# What needs to be done
Please copy word for word the passage about never feeling good enough, between "Wrong. Instead, the" and "generation before them?", inclusive.

# Document section
Segment Open

You’re not good enough. You’ll never be skinny enough. Strong enough. Pretty enough. Smart enough. Funny enough. You’ll never measure up to what the world needs of you. No one will notice the value you bring to this world. You’re not enough.
These were all lies I believed at one point or another in my teenage years. Until freshman year of high school, I was one of the tallest kids in my grade and always felt out of place with my second-hand outfits and frizzy hair. It only became worse when I got braces in eighth grade.
It didn’t matter how hard I tried. There was always someone smarter than me or someone better than me on the school’s basketball team. And there was no chance of taming my wild curls to look sleek and straight like all the other girls who seemed to get all the attention from boys.
I thought things would get better when I went to college. There were more than 30,000 people there. Surely that meant less of a pecking order than my small, private Christian school, right?
Wrong. Instead, the lies morphed to fit my new stage of life. I didn’t feel good enough if my campus tour reviews weren’t glowing. I felt inadequate if I didn’t have as many relationships with high schoolers or get as many laughs from my club skit as my Young Life teammates. Unsurprising, that inner critic became even louder when I ventured into the dating world. And then again when I was let go from a job that had been a huge part of my life. It followed me into marriage, into parenthood, into friendships and is even trying to interrupt me as I write this.
How much louder are those lies for kids and teens in Generations Z and Alpha, who are more exposed to the world’s standards and public opinion than any generation before them?
In a recent study of more than 7,200 adolescents from eight countries, Young Life found that more than one-third of all Gen Zers are not confident they are “worthy of being loved.” They also found that “friends and family are the primary sources adolescents will turn to for help, consistent across countries.”

Segment Closed

Saved data entries
Segment Open

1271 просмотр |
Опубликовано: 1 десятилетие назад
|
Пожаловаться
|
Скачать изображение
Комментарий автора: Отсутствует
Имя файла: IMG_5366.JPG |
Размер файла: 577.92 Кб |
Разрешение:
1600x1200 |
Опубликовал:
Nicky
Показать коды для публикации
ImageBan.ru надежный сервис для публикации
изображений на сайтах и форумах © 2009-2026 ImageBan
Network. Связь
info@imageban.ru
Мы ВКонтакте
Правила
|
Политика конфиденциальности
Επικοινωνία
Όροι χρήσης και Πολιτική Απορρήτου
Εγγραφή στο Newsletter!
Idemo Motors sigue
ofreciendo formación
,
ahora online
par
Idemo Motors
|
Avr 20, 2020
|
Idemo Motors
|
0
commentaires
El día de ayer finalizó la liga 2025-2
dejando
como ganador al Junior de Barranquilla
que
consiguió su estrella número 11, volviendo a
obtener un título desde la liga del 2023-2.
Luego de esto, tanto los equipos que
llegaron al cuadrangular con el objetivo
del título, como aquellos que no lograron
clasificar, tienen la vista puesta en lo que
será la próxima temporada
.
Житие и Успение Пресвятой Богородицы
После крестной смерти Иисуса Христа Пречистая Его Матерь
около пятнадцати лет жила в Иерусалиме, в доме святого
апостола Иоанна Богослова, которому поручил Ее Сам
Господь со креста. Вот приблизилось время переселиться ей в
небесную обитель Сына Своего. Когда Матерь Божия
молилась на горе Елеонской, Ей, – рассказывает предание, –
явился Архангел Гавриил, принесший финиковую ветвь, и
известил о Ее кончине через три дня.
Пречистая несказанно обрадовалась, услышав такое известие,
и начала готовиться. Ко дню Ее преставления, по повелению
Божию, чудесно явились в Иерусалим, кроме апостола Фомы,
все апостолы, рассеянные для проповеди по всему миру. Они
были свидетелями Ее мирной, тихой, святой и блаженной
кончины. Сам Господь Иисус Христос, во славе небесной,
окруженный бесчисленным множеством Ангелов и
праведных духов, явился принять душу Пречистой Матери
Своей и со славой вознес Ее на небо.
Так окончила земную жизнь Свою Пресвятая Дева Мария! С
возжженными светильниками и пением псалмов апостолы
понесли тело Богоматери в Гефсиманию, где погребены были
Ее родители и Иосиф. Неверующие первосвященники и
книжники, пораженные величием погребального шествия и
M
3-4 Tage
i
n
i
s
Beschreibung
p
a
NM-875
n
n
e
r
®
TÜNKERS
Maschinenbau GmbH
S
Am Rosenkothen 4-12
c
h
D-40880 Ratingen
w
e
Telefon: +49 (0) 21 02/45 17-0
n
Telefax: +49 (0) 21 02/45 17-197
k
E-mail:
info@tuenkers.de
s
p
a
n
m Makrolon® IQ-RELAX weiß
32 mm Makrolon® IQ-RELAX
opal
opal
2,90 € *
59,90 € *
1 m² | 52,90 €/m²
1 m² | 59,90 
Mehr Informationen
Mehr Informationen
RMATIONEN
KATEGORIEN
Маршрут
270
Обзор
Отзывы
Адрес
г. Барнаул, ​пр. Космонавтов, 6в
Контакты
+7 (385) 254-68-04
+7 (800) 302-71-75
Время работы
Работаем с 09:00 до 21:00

Segment Closed

# Answer section
Wrong. Instead, the lies morphed to fit my new stage of life. I didn’t feel good enough if my campus tour reviews weren’t glowing. I felt inadequate if I didn’t have as many relationships with high schoolers or get as many laughs from my club skit as my Young Life teammates. Unsurprising, that inner critic became even louder when I ventured into the dating world. And then again when I was let go from a job that had been a huge part of my life. It followed me into marriage, into parenthood, into friendships and is even trying to interrupt me as I write this.
How much louder are those lies for kids and teens in Generations Z and Alpha, who are more exposed to the world’s standards and public opinion than any generation before them?